▸ EXERCISE AIM
From the first line to the last, set down the material exactly and drop every picture.

▸ RECORD SET
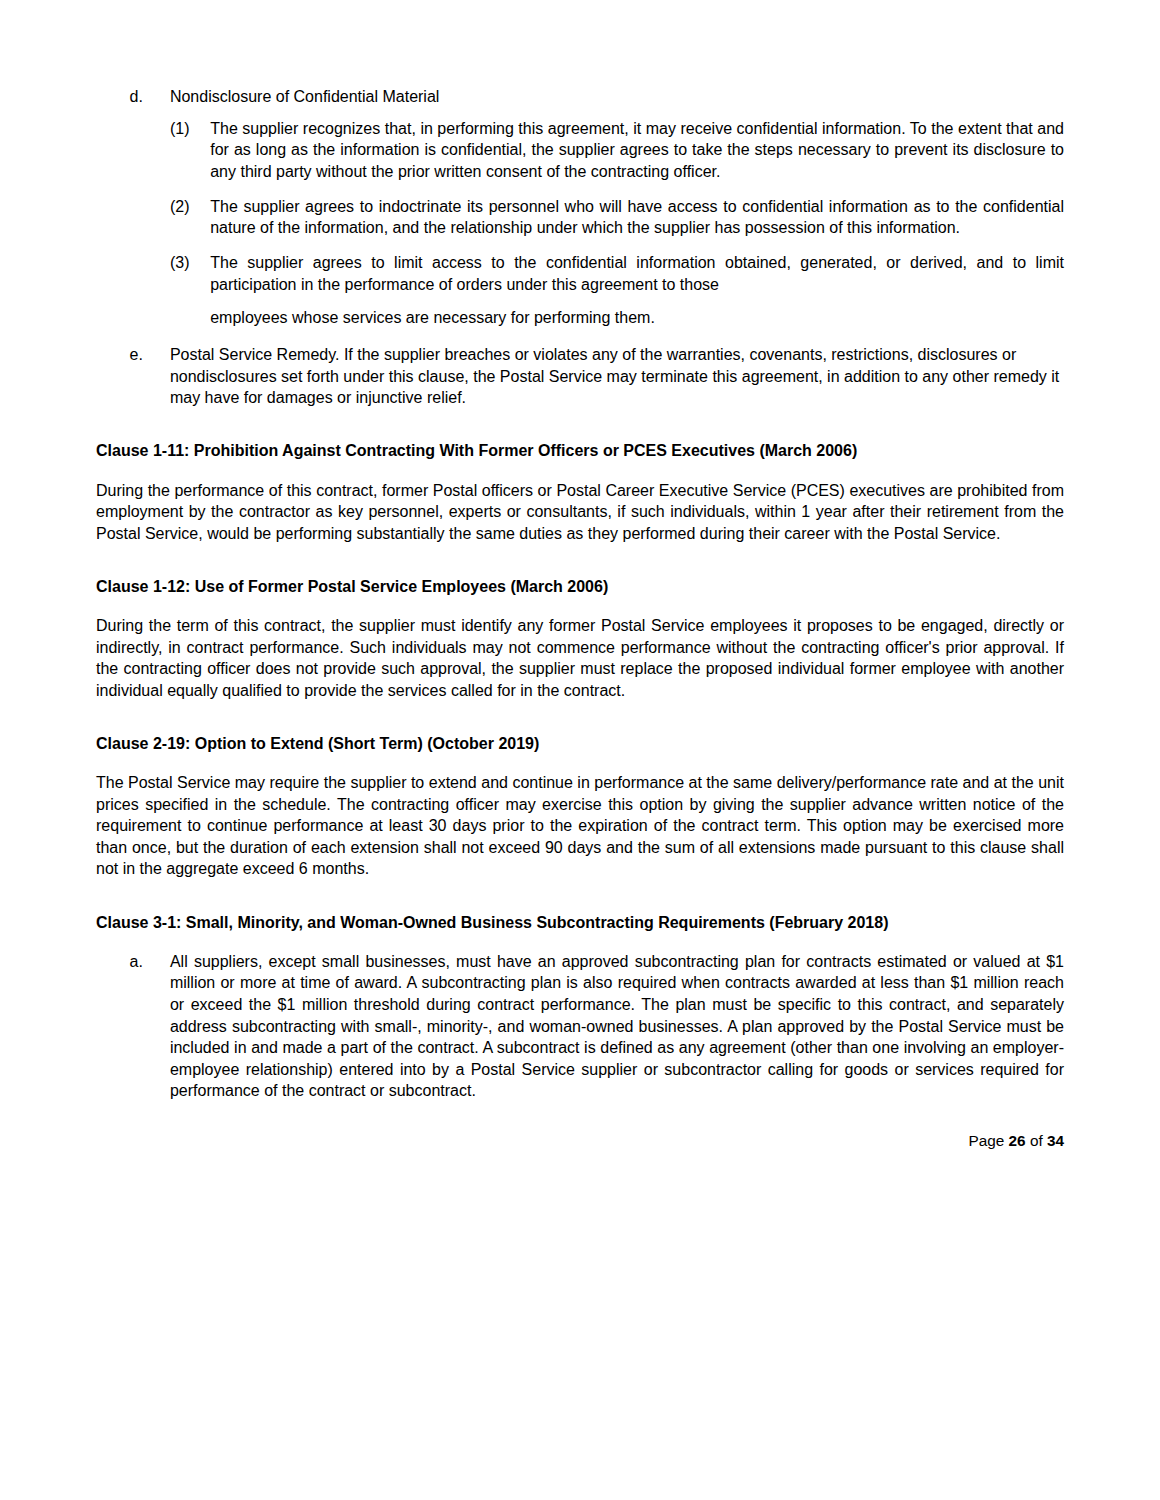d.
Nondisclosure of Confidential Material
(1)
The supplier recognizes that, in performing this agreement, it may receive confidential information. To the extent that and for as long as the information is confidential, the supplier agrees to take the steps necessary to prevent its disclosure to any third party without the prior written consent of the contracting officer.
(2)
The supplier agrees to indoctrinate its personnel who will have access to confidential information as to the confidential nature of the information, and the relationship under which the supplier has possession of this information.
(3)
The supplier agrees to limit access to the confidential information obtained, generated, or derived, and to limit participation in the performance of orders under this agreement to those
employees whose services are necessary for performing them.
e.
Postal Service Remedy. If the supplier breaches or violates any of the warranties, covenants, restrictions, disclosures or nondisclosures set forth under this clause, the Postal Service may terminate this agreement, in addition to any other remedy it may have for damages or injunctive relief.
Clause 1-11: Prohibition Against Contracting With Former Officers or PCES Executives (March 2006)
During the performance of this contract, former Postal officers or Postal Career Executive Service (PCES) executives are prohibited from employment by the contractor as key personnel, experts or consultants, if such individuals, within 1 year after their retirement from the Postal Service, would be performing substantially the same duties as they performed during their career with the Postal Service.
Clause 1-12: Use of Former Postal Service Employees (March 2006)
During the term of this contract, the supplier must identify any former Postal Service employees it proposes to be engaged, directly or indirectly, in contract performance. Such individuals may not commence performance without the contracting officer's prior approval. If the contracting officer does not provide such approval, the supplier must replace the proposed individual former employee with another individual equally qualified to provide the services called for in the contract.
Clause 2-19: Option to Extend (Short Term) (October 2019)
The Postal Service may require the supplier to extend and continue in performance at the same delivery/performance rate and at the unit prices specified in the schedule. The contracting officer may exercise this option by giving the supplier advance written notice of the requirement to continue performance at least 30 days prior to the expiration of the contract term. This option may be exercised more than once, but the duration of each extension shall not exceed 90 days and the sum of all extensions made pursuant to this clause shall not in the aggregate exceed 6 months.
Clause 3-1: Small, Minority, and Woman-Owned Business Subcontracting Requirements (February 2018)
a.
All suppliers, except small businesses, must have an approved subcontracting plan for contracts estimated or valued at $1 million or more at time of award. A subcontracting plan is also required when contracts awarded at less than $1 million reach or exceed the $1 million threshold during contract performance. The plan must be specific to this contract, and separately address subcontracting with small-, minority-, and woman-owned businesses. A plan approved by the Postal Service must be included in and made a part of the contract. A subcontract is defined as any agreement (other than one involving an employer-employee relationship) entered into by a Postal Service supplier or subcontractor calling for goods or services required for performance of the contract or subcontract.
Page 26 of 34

▸ RESPONSE AREA
d.
Nondisclosure of Confidential Material
(1)
The supplier recognizes that, in performing this agreement, it may receive confidential information. To the extent that and for as long as the information is confidential, the supplier agrees to take the steps necessary to prevent its disclosure to any third party without the prior written consent of the contracting officer.
(2)
The supplier agrees to indoctrinate its personnel who will have access to confidential information as to the confidential nature of the information, and the relationship under which the supplier has possession of this information.
(3)
The supplier agrees to limit access to the confidential information obtained, generated, or derived, and to limit participation in the performance of orders under this agreement to those
employees whose services are necessary for performing them.
e.
Postal Service Remedy. If the supplier breaches or violates any of the warranties, covenants, restrictions, disclosures or nondisclosures set forth under this clause, the Postal Service may terminate this agreement, in addition to any other remedy it may have for damages or injunctive relief.
Clause 1-11: Prohibition Against Contracting With Former Officers or PCES Executives (March 2006)
During the performance of this contract, former Postal officers or Postal Career Executive Service (PCES) executives are prohibited from employment by the contractor as key personnel, experts or consultants, if such individuals, within 1 year after their retirement from the Postal Service, would be performing substantially the same duties as they performed during their career with the Postal Service.
Clause 1-12: Use of Former Postal Service Employees (March 2006)
During the term of this contract, the supplier must identify any former Postal Service employees it proposes to be engaged, directly or indirectly, in contract performance. Such individuals may not commence performance without the contracting officer's prior approval. If the contracting officer does not provide such approval, the supplier must replace the proposed individual former employee with another individual equally qualified to provide the services called for in the contract.
Clause 2-19: Option to Extend (Short Term) (October 2019)
The Postal Service may require the supplier to extend and continue in performance at the same delivery/performance rate and at the unit prices specified in the schedule. The contracting officer may exercise this option by giving the supplier advance written notice of the requirement to continue performance at least 30 days prior to the expiration of the contract term. This option may be exercised more than once, but the duration of each extension shall not exceed 90 days and the sum of all extensions made pursuant to this clause shall not in the aggregate exceed 6 months.
Clause 3-1: Small, Minority, and Woman-Owned Business Subcontracting Requirements (February 2018)
a.
All suppliers, except small businesses, must have an approved subcontracting plan for contracts estimated or valued at $1 million or more at time of award. A subcontracting plan is also required when contracts awarded at less than $1 million reach or exceed the $1 million threshold during contract performance. The plan must be specific to this contract, and separately address subcontracting with small-, minority-, and woman-owned businesses. A plan approved by the Postal Service must be included in and made a part of the contract. A subcontract is defined as any agreement (other than one involving an employer-employee relationship) entered into by a Postal Service supplier or subcontractor calling for goods or services required for performance of the contract or subcontract.
Page 26 of 34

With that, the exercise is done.